Ilze Jaunalksne-Rēdere, (born November 19, 1976, in Jūrmala) is a Latvian journalist and an author and anchor of the TV3 Latvia current affairs program Nekā personīga (Nothing Personal) since 2008. From 2005 to 2008 she was an anchor for the Latvian Television channel LTV1 current affairs program De Facto.

In March 2006 on De Facto, she broke the story of Latvian national political leaders from various different parties buying votes. Her reporting on this caused a minister to be forced to resign, and some high-ranking political figures to be indicted. In retaliation, her phone was illegally tapped and transcripts of her conversations released to the media by her opponents in the government.

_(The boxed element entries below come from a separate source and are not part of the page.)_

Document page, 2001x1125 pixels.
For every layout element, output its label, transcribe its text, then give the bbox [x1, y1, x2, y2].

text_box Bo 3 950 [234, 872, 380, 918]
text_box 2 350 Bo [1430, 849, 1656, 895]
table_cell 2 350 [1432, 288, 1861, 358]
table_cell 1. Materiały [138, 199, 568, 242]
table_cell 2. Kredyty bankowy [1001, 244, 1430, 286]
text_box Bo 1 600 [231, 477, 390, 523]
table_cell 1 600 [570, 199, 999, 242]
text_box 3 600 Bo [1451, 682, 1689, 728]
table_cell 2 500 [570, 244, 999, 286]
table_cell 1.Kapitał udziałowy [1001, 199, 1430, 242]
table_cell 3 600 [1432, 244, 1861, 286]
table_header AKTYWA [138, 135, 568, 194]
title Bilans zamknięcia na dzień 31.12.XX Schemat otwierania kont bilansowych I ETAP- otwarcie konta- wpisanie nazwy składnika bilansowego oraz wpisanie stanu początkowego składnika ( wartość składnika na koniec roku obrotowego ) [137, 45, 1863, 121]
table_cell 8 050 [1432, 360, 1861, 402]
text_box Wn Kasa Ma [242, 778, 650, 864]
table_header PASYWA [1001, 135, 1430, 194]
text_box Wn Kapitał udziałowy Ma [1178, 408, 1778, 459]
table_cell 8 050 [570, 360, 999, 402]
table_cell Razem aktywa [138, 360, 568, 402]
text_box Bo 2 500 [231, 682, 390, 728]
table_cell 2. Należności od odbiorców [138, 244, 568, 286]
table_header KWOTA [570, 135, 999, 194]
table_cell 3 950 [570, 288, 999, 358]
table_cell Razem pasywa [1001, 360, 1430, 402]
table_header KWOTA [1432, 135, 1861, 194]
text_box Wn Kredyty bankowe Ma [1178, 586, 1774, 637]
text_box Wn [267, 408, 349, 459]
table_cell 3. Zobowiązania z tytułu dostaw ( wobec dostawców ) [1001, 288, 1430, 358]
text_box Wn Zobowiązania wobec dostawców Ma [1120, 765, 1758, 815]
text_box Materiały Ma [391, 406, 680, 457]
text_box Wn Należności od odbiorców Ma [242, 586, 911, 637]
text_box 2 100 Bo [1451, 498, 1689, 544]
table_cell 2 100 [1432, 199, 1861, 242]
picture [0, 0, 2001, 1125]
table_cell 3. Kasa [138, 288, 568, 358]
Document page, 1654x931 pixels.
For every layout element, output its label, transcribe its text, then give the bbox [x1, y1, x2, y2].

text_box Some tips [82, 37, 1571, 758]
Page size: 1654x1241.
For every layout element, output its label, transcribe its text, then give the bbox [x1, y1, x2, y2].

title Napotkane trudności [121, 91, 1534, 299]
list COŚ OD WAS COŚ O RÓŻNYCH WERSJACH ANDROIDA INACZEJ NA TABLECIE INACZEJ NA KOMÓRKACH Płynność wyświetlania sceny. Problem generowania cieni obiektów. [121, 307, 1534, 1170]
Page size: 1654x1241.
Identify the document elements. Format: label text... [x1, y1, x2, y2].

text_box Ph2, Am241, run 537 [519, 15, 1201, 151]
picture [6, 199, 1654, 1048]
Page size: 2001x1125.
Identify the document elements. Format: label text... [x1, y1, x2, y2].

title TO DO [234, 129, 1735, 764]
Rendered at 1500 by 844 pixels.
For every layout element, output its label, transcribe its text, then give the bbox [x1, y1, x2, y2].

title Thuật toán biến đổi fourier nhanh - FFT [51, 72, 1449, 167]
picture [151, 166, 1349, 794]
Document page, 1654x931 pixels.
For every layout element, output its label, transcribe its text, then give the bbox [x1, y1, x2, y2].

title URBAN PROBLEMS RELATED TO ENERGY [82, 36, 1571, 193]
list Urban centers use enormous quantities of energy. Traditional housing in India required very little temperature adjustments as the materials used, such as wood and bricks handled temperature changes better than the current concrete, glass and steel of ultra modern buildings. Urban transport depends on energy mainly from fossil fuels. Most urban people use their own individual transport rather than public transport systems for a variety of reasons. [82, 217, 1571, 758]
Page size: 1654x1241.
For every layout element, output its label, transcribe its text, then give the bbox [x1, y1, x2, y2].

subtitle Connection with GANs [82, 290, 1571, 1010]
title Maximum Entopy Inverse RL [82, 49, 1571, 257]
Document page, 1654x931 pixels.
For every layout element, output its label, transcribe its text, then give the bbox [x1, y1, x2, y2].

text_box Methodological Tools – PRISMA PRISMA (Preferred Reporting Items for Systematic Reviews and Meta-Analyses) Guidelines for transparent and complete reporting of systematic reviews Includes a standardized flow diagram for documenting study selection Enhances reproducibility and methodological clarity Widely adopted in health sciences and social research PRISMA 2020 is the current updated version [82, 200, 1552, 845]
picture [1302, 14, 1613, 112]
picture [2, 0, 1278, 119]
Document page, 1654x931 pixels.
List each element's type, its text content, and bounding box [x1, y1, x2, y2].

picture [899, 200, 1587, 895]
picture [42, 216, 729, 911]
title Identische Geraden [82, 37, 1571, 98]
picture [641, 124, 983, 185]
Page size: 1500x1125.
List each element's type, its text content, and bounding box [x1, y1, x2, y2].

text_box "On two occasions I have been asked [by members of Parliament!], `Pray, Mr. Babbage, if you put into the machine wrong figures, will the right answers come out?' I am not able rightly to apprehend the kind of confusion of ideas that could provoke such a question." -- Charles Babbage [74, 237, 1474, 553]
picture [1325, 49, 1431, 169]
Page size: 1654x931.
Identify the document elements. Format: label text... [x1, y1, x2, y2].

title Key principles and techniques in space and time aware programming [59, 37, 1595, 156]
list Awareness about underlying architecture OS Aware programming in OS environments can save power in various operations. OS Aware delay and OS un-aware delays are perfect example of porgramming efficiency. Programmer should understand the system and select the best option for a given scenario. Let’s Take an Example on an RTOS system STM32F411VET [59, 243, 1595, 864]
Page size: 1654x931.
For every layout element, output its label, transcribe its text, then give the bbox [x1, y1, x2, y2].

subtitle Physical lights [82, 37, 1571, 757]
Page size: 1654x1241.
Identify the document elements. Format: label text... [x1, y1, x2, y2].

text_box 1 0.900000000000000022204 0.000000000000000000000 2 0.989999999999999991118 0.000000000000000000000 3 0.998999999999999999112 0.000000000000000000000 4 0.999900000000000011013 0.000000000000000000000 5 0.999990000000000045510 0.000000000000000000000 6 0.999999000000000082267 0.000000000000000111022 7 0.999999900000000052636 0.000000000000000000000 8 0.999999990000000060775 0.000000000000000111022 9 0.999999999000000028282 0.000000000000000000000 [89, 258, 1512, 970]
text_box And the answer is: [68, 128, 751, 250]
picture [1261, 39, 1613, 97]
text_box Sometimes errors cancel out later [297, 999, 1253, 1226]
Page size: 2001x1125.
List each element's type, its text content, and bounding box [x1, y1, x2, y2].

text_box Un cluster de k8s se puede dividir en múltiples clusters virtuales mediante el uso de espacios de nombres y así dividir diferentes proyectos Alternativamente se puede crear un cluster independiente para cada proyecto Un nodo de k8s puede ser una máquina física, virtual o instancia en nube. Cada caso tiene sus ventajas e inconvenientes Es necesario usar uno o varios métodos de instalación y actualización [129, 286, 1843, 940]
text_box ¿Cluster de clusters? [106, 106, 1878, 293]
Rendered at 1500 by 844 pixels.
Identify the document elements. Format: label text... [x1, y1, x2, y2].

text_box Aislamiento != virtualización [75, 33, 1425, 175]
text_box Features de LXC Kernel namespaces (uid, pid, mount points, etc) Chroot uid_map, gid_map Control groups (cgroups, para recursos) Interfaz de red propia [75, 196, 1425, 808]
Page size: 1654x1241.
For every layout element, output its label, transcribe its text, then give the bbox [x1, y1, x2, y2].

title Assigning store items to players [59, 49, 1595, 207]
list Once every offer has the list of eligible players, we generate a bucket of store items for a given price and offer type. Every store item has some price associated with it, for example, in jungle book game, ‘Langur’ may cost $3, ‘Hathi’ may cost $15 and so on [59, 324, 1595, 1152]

In response to this invasion of her privacy, Jaunalksne took the government to court for defamation of character, which was the first such case in Latvia. She won, with the Latvian Financial Police being ordered to pay her 100,000 lats ($187,000) in damages for illegally recording her calls and making the transcripts public, and the Finance Ministry and State Revenue Service being found guilty of invading her privacy.

She received a 2007 International Women of Courage award. However, she could not attend the ceremonies since she was about to give birth.

In 2019 Jaunalksne married fellow journalist Gundars Rēders. In 2021 she was awarded the Order of the Three Stars 4th Class.